An appeal to timelessness might serve as a useful effort to bolster the power of Classics and particular texts and make them relevant in the 21st century. It might even help us avoid the challenges associated with “othering” the past and reducing it to being “a foreign country.” Instead of these easy categories, Zuckerberg calls on us to be more subtle critics of the Greek and Roman world and to recognize that a hybridized view that recognizes the problems with strategies that essentialize or historicize ancient texts.

Zuckerberg’s book does just that as she preemptively unpacks the story of Hippolytus as a particularly challenging text for anyone who loves the ancient world. Her own reading of the Hippolytus of Seneca and Euripides show the potential for even volatile texts like these to speak across centuries in ways that are relevant and historical. They don’t offer easy answers and, as she says in reference to Euripides’s version of the play:

It has no clear hero and no clear villain. Every character is both wrong and wronged. The chorus ends the play by saying, “Floods of tears shall come over us again and again,” and that indeed seems to be the only appropriate response to such a painful story with no apparent moral.
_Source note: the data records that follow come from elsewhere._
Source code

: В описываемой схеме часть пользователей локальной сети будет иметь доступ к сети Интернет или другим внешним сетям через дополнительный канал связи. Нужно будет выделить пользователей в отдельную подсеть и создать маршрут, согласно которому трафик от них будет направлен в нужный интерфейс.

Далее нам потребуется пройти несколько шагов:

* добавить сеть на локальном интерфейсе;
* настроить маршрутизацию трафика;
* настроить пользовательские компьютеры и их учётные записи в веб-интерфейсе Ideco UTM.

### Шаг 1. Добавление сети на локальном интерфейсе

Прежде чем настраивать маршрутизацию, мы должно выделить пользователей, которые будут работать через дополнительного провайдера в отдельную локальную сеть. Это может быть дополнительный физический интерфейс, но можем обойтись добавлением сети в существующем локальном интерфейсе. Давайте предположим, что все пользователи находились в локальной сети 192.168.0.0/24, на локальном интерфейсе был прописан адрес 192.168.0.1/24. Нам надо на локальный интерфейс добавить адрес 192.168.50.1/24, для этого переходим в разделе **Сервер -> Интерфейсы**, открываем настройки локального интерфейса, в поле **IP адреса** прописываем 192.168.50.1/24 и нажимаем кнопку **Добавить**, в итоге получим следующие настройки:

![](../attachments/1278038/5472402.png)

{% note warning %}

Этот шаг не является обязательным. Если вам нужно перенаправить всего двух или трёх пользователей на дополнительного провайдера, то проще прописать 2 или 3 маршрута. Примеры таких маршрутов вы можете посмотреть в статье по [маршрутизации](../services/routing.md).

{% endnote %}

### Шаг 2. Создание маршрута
It is easy for us to dismiss Red Pill communities on moral and political grounds alone, and, I would argue, we have a responsibility as scholars and students of the ancient world to do this. On the other hand, by viewing their methods, their attitudes toward the past, and how they position or “frame” their relationship to the real, it compels us to come to terms with our own views of the ancient world. As she points out wryly in her title, Not All Dead White Men is not meant as an apologia for antiquity, but a call for us to do better in making the Greek and Roman world meaningful today.